# What you should do:
Could you set down the hip-hop marketing piece below word for word, from its first line to its last?

# Passage provided:
R
Rich
Guest
Special Report
Live Action
Lyor Cohen 05.07.07
If you want to sell a hip-hop star, you need a network, and I don't mean one made out of fiber-optic cables.
They say necessity is the mother of invention. It can also be one big mother.
You need two networks to sell music: one to find the artists, the other to market them. If one of the networks doesn't exist, you must invent it. In the case of rap music, a quarter of a century ago neither existed. So we built our own networks to discover artists and promote them.
Today I run the U.S. operations of one of the four remaining majors, Warner Music Group. But I didn't start out there. I got into the music business 25 years ago as a club promoter in L.A.
I booked and promoted Social Distortion, Fear, Fishbone and Circle Jerks. There was also a DJ crew called Uncle Jamm's Army, a local phenomenon who played big venues and whose incredible street marketing team built the crew its own network.
Through that job I met the pioneering hip-hop group Run-DMC, which led me to Russell Simmons' Rush Entertainment in 1982.
There I became Run-DMC's road manager. Eventually I began managing all of the Rush acts on the first national rap tours as a part of Rush Management, one of the most powerful rap and hip-hop management companies ever. And it was from there I jumped to Def Jam Records in 1988. That's the label Rick Rubin and Russell started in Rick's dorm room at NYU.

# Data shown:
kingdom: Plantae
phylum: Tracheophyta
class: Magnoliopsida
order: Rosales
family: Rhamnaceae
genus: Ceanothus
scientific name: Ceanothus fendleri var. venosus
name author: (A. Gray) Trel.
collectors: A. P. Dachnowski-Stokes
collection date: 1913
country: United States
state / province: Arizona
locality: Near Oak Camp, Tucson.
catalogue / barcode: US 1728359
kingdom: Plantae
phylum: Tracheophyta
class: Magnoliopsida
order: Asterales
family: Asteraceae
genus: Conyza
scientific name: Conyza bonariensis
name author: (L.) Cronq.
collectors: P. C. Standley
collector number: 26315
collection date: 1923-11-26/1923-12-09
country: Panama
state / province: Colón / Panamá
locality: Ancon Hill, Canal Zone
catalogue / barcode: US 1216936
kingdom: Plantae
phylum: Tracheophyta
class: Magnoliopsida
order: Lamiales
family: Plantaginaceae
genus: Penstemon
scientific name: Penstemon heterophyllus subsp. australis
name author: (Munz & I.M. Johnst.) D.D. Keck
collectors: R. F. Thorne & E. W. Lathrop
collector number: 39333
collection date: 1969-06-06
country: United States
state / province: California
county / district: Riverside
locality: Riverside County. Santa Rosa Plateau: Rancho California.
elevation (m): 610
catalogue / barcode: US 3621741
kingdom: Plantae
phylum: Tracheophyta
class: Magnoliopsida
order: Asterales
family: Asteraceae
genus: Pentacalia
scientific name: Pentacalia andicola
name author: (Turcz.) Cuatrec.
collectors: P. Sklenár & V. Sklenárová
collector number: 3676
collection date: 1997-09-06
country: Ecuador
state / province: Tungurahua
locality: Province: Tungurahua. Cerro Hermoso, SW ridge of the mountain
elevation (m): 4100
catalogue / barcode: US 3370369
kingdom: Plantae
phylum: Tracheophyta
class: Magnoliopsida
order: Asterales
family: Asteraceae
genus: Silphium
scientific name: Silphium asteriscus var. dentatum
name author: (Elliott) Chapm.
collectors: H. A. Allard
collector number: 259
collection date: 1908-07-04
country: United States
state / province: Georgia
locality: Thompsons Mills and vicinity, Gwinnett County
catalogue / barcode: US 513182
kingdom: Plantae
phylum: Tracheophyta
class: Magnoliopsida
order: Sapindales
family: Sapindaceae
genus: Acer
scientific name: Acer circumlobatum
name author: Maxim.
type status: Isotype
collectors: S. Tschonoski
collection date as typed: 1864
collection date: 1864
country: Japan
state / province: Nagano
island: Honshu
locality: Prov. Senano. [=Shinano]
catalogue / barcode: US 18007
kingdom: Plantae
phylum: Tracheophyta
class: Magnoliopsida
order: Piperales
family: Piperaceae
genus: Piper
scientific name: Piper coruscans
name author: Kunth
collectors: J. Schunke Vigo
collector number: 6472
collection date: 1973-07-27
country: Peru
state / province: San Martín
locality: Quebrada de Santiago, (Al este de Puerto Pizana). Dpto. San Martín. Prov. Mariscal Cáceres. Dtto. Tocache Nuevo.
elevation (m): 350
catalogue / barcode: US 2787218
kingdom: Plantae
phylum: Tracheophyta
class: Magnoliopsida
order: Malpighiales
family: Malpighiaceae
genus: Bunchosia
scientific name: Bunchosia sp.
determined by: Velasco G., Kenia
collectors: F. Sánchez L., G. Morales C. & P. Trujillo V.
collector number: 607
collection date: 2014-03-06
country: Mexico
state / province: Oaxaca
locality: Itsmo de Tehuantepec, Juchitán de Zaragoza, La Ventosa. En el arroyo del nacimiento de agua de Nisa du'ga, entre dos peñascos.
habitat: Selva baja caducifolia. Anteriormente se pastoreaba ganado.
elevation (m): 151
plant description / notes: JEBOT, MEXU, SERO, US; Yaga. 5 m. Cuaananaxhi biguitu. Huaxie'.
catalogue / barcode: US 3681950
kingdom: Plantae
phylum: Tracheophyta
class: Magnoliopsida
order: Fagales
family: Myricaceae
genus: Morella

# Task output:
R
Rich
Guest
Special Report
Live Action
Lyor Cohen 05.07.07
If you want to sell a hip-hop star, you need a network, and I don't mean one made out of fiber-optic cables.
They say necessity is the mother of invention. It can also be one big mother.
You need two networks to sell music: one to find the artists, the other to market them. If one of the networks doesn't exist, you must invent it. In the case of rap music, a quarter of a century ago neither existed. So we built our own networks to discover artists and promote them.
Today I run the U.S. operations of one of the four remaining majors, Warner Music Group. But I didn't start out there. I got into the music business 25 years ago as a club promoter in L.A.
I booked and promoted Social Distortion, Fear, Fishbone and Circle Jerks. There was also a DJ crew called Uncle Jamm's Army, a local phenomenon who played big venues and whose incredible street marketing team built the crew its own network.
Through that job I met the pioneering hip-hop group Run-DMC, which led me to Russell Simmons' Rush Entertainment in 1982.
There I became Run-DMC's road manager. Eventually I began managing all of the Rush acts on the first national rap tours as a part of Rush Management, one of the most powerful rap and hip-hop management companies ever. And it was from there I jumped to Def Jam Records in 1988. That's the label Rick Rubin and Russell started in Rick's dorm room at NYU.